**Directions**
**1.** Copy word for word the stretch of the text on swap hedging and liquidity risk below, beginning at the words "Insight Investment’s Giles" and stopping after "it as problematic.".
**2.** Please extend the text on swap hedging and liquidity risk below, starting after its final sentence.

**Document excerpt**
Insight Investment’s Giles puts it simply: “Funds will be forced to use repo to fund variation margin calls, which means transferring the counterparty credit risk from the swaps to repos, but also introduces significant liquidity and roll risk. We feel repo doesn’t sit well with bank capital and leverage regulations, so it is likely to become scarcer rather than more freely available. In many ways, the counterparty risk on swaps has inadvertently been replaced by a more volatile liquidity risk that is extremely difficult to manage and potentially systemic.”

If these fears are enough to scare hedgers away from the repo market, funds could instead act to remove the source of the liquidity exposure – limiting their use of swaps and turning to alternative forms of duration. Some firms are already taking this route, but others see it as problematic.

“To a certain extent this is happening,” says Insight’s Giles. “Some funds are sourcing long-dated illiquid investments that exhibit sensitivity to rates and have embedded inflation exposure, such as social housing, infrastructure debt, ground rents and long-dated leases. And yes, this can reduce the collateral strain, but these assets can never replace core swap hedges, which offer granularity and precision and, most importantly, enable clients to meet their shorter-term cashflow commitments and manage their liability risks without tying up all their assets in illiquid investments.”

And there may not be enough of these assets to go round. “There are definitely not enough long-dated Danish government bonds to satisfy the duration of our portfolios, so we have to source duration through the swap market,” says Sampension’s Larsen.

Insurers face a different dilemma. Under the proposed Solvency II directive, liabilities are discounted using a swap-based discount curve – currently Euribor. If an insurer was to start hedging the duration of the liabilities using long-dated bonds instead of swaps, it would be taking on basis risk in the form of the asset-swap spread – the difference between the yield of the bond and Euribor, essentially a credit spread. If rates remain stable but the creditworthiness of the bond issuer deteriorates, the asset-swap spread would widen, meaning the value of the bond would fall, depleting the insurer’s own funds.

“Insurers face two choices – you can keep hedging duration with swaps and take the liquidity risk associated with collateral calls, or you can hedge using long-dated bonds but take the risk of the asset-swap spread widening,” says Simon Hotchin, head of the strategic solutions group for Europe, the Middle East and Africa at HSBC in London.

Another possible solution to managing contingent liquidity risks is to insulate the portfolio by trading payer swaptions. This will protect the firm in the short end if rates spike. If rates rise, the fund will receive collateral on the swaption positions and can then post it out on its duration hedges. But this strategy depends on the collateral being received on the uncleared swaptions being cash – if the counterparty has the ability to post bonds under its bilateral collateral agreement, the strategy doesn’t work.

**Dataset entries**

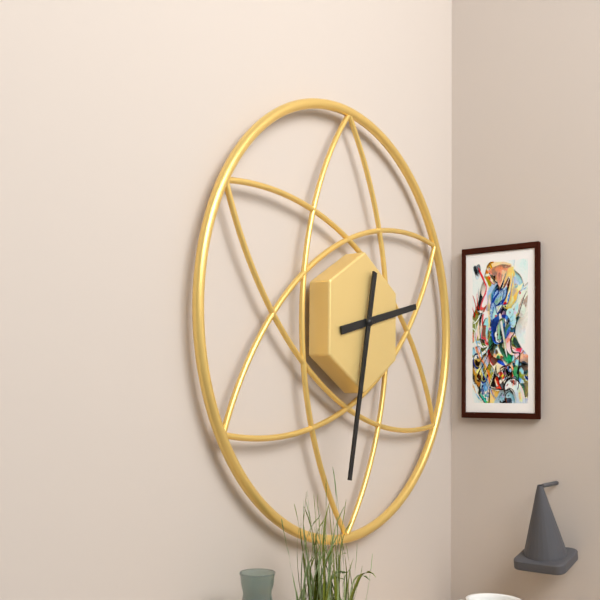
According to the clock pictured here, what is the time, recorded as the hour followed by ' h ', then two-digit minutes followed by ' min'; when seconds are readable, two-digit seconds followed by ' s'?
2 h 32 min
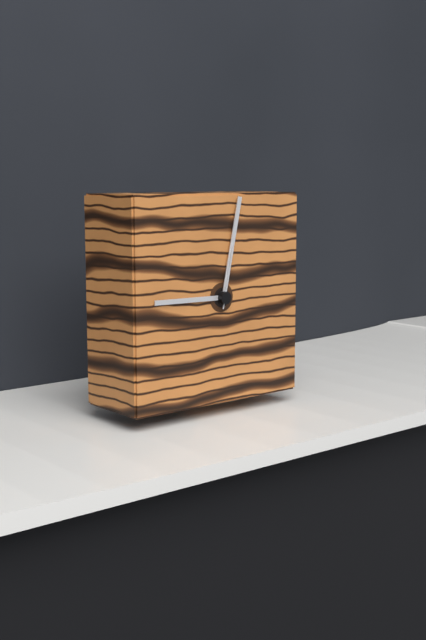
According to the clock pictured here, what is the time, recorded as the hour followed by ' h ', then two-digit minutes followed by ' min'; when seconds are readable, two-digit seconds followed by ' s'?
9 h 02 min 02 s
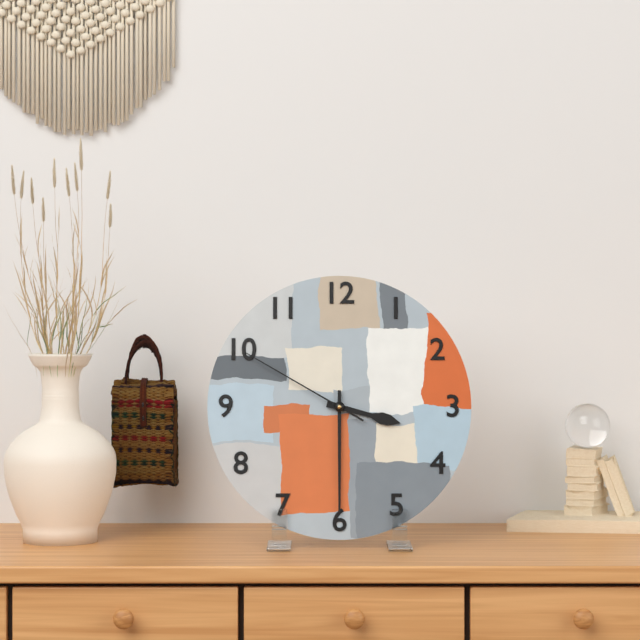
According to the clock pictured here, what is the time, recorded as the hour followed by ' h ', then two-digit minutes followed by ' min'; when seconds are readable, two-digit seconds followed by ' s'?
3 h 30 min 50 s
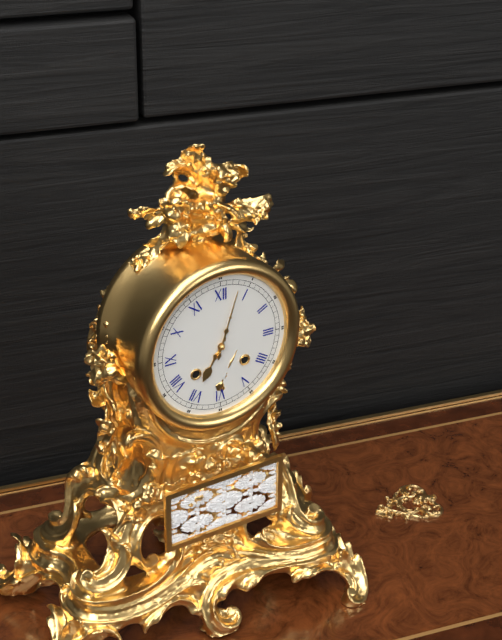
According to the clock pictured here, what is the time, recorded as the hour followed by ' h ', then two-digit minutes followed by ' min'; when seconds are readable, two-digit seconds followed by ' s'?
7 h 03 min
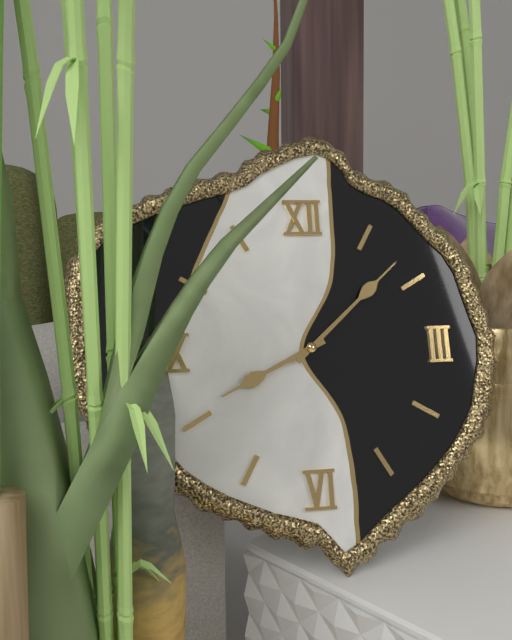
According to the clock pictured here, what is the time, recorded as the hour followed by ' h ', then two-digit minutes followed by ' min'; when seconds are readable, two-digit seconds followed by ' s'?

**Task-by-task outputs**
**1.**
Insight Investment’s Giles puts it simply: “Funds will be forced to use repo to fund variation margin calls, which means transferring the counterparty credit risk from the swaps to repos, but also introduces significant liquidity and roll risk. We feel repo doesn’t sit well with bank capital and leverage regulations, so it is likely to become scarcer rather than more freely available. In many ways, the counterparty risk on swaps has inadvertently been replaced by a more volatile liquidity risk that is extremely difficult to manage and potentially systemic.”

If these fears are enough to scare hedgers away from the repo market, funds could instead act to remove the source of the liquidity exposure – limiting their use of swaps and turning to alternative forms of duration. Some firms are already taking this route, but others see it as problematic.

**2.**
Fund managers see the argument, but those who spoke to Risk for this article say they have yet to implement it.

BOX: Ucits’ derivatives use hamstrung by collateral rules

Large asset managers have called on European regulators to revise rules that prohibit Ucits funds from using received cash collateral to meet central counterparty (CCP) margin requirements – a restriction they say will constrain legitimate use of derivatives by the funds.

Ucits funds will be required to clear standardised over-the-counter derivatives once mandatory clearing rules come into force in Europe – an obligation that will result in them having to meet regular variation margin calls from the clearing house in cash. The problem is, like pension funds, many have small allocations to cash and tend to be fully invested in other assets.

One possible solution is to repo out those securities in exchange for cash, which could then be posted to the clearing house. However, current Ucits rules prevent them from reusing received cash collateral.

Asset managers say this means they will either need to allocate a much larger proportion of their assets to cash – a move that would hamper overall returns for the fund – or limit their use of derivatives.

“We believe this will constrain the legitimate use of derivatives in Ucits funds and have lobbied actively on this issue. We’re hopeful the decision can be overturned when the Ucits VI review is undertaken. In general, we feel the Ucits rules need to be updated to better reflect the new environment following the introduction of mandatory clearing. In the meantime, absent access to repo funding, we will need to ensure any Ucits funds that make extensive use of OTC derivatives will have direct access to sufficient cash to meet potential variation margin calls,” says Andrew Giles, chief investment officer, solutions, at Insight Investment in London.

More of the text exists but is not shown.